Exercise goal:
Filter the listing below down to the lines with the word "constitution" and copy those.

Supplied data:

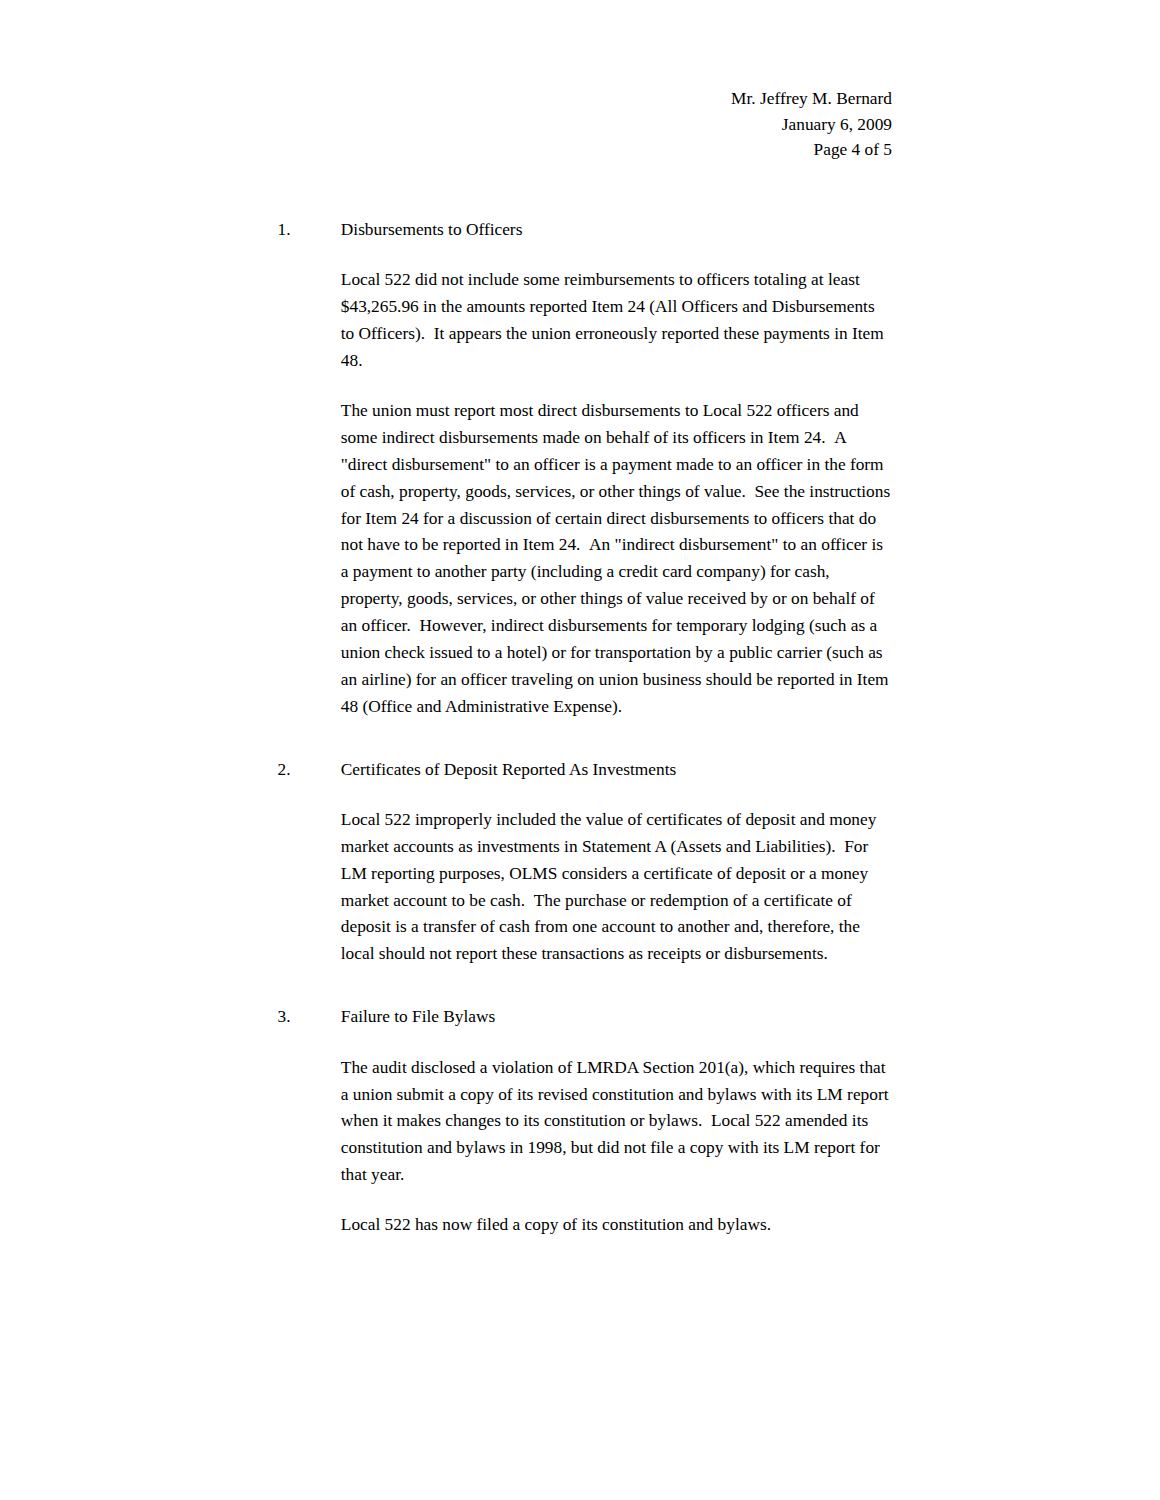Mr. Jeffrey M. Bernard
January 6, 2009
Page 4 of 5
Disbursements to Officers
Local 522 did not include some reimbursements to officers totaling at least $43,265.96 in the amounts reported Item 24 (All Officers and Disbursements to Officers). It appears the union erroneously reported these payments in Item 48.
The union must report most direct disbursements to Local 522 officers and some indirect disbursements made on behalf of its officers in Item 24. A "direct disbursement" to an officer is a payment made to an officer in the form of cash, property, goods, services, or other things of value. See the instructions for Item 24 for a discussion of certain direct disbursements to officers that do not have to be reported in Item 24. An "indirect disbursement" to an officer is a payment to another party (including a credit card company) for cash, property, goods, services, or other things of value received by or on behalf of an officer. However, indirect disbursements for temporary lodging (such as a union check issued to a hotel) or for transportation by a public carrier (such as an airline) for an officer traveling on union business should be reported in Item 48 (Office and Administrative Expense).
Certificates of Deposit Reported As Investments
Local 522 improperly included the value of certificates of deposit and money market accounts as investments in Statement A (Assets and Liabilities). For LM reporting purposes, OLMS considers a certificate of deposit or a money market account to be cash. The purchase or redemption of a certificate of deposit is a transfer of cash from one account to another and, therefore, the local should not report these transactions as receipts or disbursements.
Failure to File Bylaws
The audit disclosed a violation of LMRDA Section 201(a), which requires that a union submit a copy of its revised constitution and bylaws with its LM report when it makes changes to its constitution or bylaws. Local 522 amended its constitution and bylaws in 1998, but did not file a copy with its LM report for that year.
Local 522 has now filed a copy of its constitution and bylaws.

Written response:
The audit disclosed a violation of LMRDA Section 201(a), which requires that a union submit a copy of its revised constitution and bylaws with its LM report when it makes changes to its constitution or bylaws. Local 522 amended its constitution and bylaws in 1998, but did not file a copy with its LM report for that year.
Local 522 has now filed a copy of its constitution and bylaws.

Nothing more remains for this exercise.